### Exercise input
++++++++++++++++++++
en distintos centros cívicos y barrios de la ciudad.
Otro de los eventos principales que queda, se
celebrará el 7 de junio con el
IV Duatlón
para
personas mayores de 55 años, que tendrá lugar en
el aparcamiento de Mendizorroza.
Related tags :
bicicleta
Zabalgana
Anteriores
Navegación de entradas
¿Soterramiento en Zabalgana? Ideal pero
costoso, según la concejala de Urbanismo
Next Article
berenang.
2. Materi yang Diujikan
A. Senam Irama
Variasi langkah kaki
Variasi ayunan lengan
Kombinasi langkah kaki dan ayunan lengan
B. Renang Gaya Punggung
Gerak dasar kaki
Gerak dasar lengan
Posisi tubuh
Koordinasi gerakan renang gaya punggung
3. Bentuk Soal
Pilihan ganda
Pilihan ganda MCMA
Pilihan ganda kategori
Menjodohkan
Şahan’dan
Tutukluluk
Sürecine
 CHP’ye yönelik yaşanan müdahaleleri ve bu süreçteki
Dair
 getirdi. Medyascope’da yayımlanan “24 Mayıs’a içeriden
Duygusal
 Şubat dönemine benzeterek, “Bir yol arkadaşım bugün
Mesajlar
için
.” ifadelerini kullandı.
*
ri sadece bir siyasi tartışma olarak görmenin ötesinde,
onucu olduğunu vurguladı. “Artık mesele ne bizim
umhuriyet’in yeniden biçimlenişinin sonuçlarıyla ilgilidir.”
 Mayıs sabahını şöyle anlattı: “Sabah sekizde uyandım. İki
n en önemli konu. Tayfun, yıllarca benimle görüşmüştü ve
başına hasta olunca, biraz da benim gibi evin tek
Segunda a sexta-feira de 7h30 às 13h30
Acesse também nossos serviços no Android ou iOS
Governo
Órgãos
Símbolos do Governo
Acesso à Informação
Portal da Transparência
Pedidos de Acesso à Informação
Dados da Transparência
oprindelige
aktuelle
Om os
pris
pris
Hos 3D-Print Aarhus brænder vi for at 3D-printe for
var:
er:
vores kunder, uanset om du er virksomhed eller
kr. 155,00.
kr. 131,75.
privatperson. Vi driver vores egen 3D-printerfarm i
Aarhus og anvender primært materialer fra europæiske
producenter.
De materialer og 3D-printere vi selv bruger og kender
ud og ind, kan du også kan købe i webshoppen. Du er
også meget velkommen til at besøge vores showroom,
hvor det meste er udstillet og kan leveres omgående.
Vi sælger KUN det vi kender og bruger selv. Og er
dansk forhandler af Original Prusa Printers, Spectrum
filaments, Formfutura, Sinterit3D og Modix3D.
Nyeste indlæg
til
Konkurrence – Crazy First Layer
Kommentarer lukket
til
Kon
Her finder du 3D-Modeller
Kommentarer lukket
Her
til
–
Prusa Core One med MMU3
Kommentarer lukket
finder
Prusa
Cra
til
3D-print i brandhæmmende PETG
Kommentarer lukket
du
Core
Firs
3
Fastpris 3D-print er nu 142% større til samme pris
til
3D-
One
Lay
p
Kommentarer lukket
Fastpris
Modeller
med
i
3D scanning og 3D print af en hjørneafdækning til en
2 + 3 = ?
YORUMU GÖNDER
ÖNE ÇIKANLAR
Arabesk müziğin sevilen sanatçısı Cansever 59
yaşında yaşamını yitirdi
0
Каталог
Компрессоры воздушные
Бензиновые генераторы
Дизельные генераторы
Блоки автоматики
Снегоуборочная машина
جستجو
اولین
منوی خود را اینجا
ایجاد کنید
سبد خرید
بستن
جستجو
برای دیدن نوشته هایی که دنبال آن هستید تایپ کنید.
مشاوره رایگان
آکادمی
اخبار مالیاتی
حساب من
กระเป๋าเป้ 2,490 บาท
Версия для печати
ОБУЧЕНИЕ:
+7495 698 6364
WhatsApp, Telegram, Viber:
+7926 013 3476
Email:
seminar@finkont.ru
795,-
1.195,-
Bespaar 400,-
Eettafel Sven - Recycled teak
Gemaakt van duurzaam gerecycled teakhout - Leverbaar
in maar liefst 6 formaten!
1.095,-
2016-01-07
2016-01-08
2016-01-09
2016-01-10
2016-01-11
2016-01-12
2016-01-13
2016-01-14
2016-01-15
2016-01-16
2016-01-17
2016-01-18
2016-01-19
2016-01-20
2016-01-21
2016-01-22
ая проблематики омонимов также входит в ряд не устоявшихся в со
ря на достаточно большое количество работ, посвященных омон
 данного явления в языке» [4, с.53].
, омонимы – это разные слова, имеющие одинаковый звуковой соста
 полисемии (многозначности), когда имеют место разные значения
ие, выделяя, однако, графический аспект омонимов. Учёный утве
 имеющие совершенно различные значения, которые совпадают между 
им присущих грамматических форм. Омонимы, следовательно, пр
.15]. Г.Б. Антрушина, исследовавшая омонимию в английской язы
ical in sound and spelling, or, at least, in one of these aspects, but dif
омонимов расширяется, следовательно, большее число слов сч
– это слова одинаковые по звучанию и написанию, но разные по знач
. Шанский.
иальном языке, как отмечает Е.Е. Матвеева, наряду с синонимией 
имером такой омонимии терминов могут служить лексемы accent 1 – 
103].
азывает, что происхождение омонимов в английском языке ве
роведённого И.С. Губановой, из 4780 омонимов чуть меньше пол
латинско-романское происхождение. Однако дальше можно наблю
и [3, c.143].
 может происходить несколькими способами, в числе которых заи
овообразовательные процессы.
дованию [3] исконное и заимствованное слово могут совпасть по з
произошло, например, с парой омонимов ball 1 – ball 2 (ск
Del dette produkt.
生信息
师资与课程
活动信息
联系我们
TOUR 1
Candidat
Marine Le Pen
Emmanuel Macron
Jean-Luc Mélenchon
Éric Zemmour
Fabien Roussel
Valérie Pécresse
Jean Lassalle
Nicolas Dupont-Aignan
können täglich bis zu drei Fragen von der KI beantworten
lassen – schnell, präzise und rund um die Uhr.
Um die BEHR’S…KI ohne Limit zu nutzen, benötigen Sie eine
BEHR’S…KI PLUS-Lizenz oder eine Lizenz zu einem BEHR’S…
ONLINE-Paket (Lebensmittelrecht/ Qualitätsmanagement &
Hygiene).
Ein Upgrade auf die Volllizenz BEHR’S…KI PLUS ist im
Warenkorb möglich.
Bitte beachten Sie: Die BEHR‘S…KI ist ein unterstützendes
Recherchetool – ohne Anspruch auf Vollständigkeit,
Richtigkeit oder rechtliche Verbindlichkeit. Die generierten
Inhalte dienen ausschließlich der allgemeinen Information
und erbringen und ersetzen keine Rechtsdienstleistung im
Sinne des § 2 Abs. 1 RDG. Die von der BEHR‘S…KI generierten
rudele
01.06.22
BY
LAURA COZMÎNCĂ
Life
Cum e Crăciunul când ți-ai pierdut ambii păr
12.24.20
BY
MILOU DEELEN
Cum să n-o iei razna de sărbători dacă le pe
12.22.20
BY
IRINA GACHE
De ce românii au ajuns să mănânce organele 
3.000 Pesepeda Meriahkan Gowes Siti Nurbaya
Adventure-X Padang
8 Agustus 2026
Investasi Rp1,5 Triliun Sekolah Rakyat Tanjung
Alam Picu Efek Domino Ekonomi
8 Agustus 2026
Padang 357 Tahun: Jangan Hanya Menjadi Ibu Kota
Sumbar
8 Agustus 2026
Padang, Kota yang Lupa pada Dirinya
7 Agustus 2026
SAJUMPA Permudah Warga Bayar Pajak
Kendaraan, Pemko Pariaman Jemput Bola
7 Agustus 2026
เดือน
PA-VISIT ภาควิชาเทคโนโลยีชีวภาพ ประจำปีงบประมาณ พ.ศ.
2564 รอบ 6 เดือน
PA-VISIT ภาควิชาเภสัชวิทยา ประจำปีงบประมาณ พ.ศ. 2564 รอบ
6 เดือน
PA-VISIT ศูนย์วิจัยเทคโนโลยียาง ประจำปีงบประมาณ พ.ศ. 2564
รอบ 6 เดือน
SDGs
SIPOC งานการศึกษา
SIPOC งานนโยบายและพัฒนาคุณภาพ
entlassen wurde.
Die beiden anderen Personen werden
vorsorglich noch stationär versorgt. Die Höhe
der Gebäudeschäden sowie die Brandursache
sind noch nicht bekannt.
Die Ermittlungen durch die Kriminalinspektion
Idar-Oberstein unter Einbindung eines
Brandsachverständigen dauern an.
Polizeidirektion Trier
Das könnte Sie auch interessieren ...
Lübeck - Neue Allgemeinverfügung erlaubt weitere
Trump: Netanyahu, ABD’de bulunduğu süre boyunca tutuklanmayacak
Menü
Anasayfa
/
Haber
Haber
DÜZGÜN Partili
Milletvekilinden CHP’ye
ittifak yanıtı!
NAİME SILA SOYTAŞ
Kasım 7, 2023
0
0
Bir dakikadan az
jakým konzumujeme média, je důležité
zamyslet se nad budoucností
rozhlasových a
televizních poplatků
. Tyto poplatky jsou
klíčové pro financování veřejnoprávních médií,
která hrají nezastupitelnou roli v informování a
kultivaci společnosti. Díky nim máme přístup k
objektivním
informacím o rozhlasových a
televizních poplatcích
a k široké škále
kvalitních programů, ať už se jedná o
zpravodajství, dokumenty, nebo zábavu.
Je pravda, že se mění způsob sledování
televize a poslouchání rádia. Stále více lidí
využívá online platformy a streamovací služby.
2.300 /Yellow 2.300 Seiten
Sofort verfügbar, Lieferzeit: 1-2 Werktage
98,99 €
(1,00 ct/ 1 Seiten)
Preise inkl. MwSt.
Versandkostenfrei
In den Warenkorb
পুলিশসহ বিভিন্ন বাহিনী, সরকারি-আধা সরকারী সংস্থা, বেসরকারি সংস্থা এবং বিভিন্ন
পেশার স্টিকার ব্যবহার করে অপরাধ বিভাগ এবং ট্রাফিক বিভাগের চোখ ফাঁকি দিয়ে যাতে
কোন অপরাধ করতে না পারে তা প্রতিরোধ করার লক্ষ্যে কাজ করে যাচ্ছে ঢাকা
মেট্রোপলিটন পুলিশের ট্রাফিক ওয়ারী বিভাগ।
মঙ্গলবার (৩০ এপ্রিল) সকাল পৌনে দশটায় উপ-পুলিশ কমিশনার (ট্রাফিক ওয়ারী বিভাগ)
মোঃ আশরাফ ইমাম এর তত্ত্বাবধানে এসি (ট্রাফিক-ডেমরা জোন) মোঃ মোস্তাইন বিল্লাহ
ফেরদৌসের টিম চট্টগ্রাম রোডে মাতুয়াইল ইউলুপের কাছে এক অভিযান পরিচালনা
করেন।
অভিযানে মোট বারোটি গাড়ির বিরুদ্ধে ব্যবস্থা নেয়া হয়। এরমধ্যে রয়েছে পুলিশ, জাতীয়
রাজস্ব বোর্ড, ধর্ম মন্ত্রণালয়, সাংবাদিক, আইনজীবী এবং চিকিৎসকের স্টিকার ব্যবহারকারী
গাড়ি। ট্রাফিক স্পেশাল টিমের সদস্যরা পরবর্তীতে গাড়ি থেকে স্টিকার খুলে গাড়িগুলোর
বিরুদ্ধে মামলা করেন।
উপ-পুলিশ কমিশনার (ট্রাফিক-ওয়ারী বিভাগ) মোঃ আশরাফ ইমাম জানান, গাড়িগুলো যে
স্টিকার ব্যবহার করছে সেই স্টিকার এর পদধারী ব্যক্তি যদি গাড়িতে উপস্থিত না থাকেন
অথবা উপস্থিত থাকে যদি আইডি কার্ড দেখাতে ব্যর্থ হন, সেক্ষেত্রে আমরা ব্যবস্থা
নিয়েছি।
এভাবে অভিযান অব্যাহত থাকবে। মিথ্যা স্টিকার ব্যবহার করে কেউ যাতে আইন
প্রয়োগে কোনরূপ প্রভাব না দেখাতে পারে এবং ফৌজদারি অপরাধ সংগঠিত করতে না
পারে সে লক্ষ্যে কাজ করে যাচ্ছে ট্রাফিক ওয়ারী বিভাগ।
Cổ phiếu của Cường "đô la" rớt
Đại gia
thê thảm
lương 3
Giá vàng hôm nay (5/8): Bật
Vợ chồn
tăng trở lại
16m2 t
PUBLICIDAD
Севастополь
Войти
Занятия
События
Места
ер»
++++++++++++++++++++
### Exercise requirements
Copy out each line of the data above, exactly, if it lies between the line holding "getirdi. Medyascope’da yayımlanan" and the line holding "onucu olduğunu vurguladı.", inclusive; copy no other line.

### Solution for this problem
 getirdi. Medyascope’da yayımlanan “24 Mayıs’a içeriden
Duygusal
 Şubat dönemine benzeterek, “Bir yol arkadaşım bugün
Mesajlar
için
.” ifadelerini kullandı.
*
ri sadece bir siyasi tartışma olarak görmenin ötesinde,
onucu olduğunu vurguladı. “Artık mesele ne bizim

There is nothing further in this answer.